While swimming may offer some benefits if you have osteoporosis, there may be more effective forms of exercise.

Here’s a closer look at what the research says about swimming and osteoporosis and other types of exercises to consider.

In a 2020 research review, researchers found that the lumbar vertebral density in swimmers is better than in nonswimmers. Those who swam for 3–6 hours a week had significantly higher bone mineral density (BMD) than nonswimmers.

Based on these findings, researchers concluded that swimming 3–6 hours a week might improve the BMD of those who’ve gone through menopause. But they noted the need for more research on the topic.

The results of the 2020 review are a bit more promising than those of a 2016 review, which concluded that neither swimming nor cycling had positive effects on BMD.

If you enjoy swimming, it can be a good way to keep active. But if you’re looking for exercises to help with osteoporosis, there may be better options than swimming alone.

Experts recommend weight-bearing exercises for osteoporosis. During weight-bearing exercises, the tendons and muscles in your body cause tension in your bones, leading them to produce more tissue. Over time, weight-bearing exercises can help improve bone density.

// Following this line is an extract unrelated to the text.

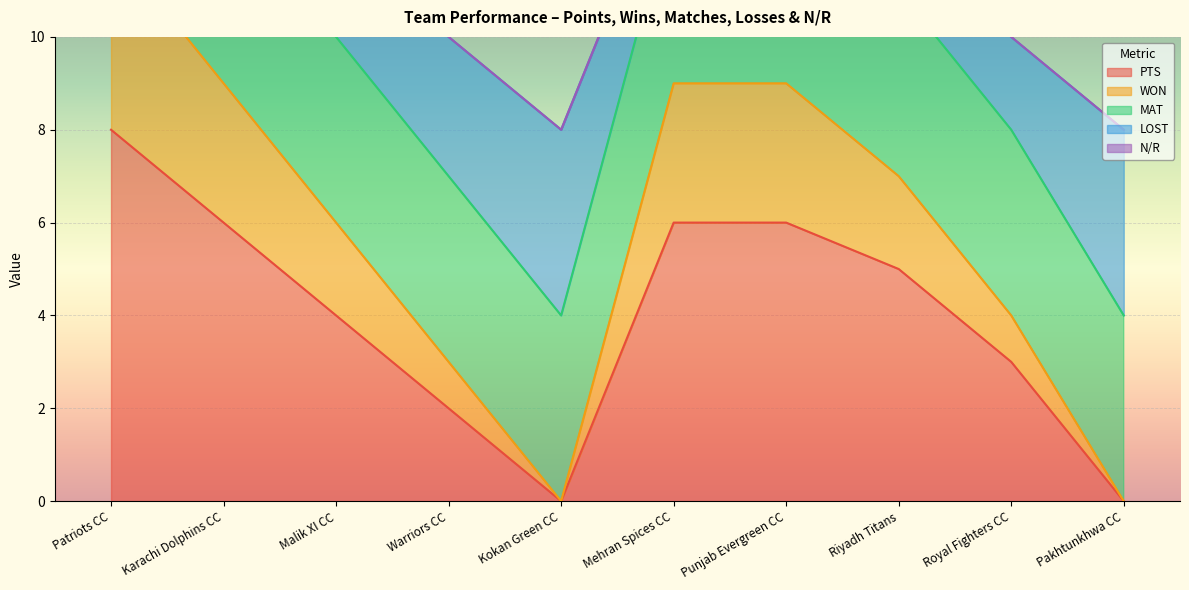

What is the difference between the highest and lowest values at Riyadh Titans?

5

Unlike swimming, weight-bearing exercises cause your bones to work against gravity. Over time, this can strengthen them.

Examples of weight-bearing cardio exercises include:

  • jogging
  • speed walking
  • jumping rope
  • hiking
  • Pilates
  • running or jogging on a treadmill
  • using an elliptical machine
  • aerobics
  • stair climbing
  • dancing
  • pickleball

Muscle-building weight-bearing exercises that are beneficial for osteoporosis include:

  • weightlifting
  • bicep curls
  • foot stomps
  • shoulder lifts
  • squats
  • hamstring curls
  • hip leg lifts
  • standing on one leg

Learn more about exercises for osteoporosis.

While low impact activities like swimming may offer a few benefits for osteoporosis, high impact activity can put too much stress on weakened bones. This can lead to fractures or other injuries.

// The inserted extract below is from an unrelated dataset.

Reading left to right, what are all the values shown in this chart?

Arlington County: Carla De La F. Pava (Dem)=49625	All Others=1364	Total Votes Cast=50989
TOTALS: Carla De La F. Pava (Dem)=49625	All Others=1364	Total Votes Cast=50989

Mid-level impact activity can be the sweet spot if you have osteoporosis since the contact with gravity can help build up bone strength — without the risk of fractures.

Keep in mind that osteoporotic fractures happen more frequently in the spine, so you may want to avoid any exercises that make you bend at the waist or twist your spine.

Exercises you may want to avoid include:

  • sit-ups and crunches
  • golf
  • tennis
  • skiing
  • horseback riding
  • yoga positions where you have to twist or curve your spine
  • full or partial backbends
  • running or jumping fast or on tough surfaces like pavement
  • any activity where you’re more likely to fall
  • contact sports

Some of these exercises may still be safe if you have mild osteoporosis. Talk with your healthcare professional about specific exercises to avoid so you can make the most of your workouts and reduce your risk of complications.

Learn more about exercises to avoid when you have osteoporosis.

Swimming offers plenty of health benefits, but experts need more research before they can conclude whether improving bone density is one of them. If you have osteoporosis and enjoy swimming, there’s no need to stop. Just consider adding some mid-impact weight-bearing exercises, like walking or weightlifting, to help strengthen your bones.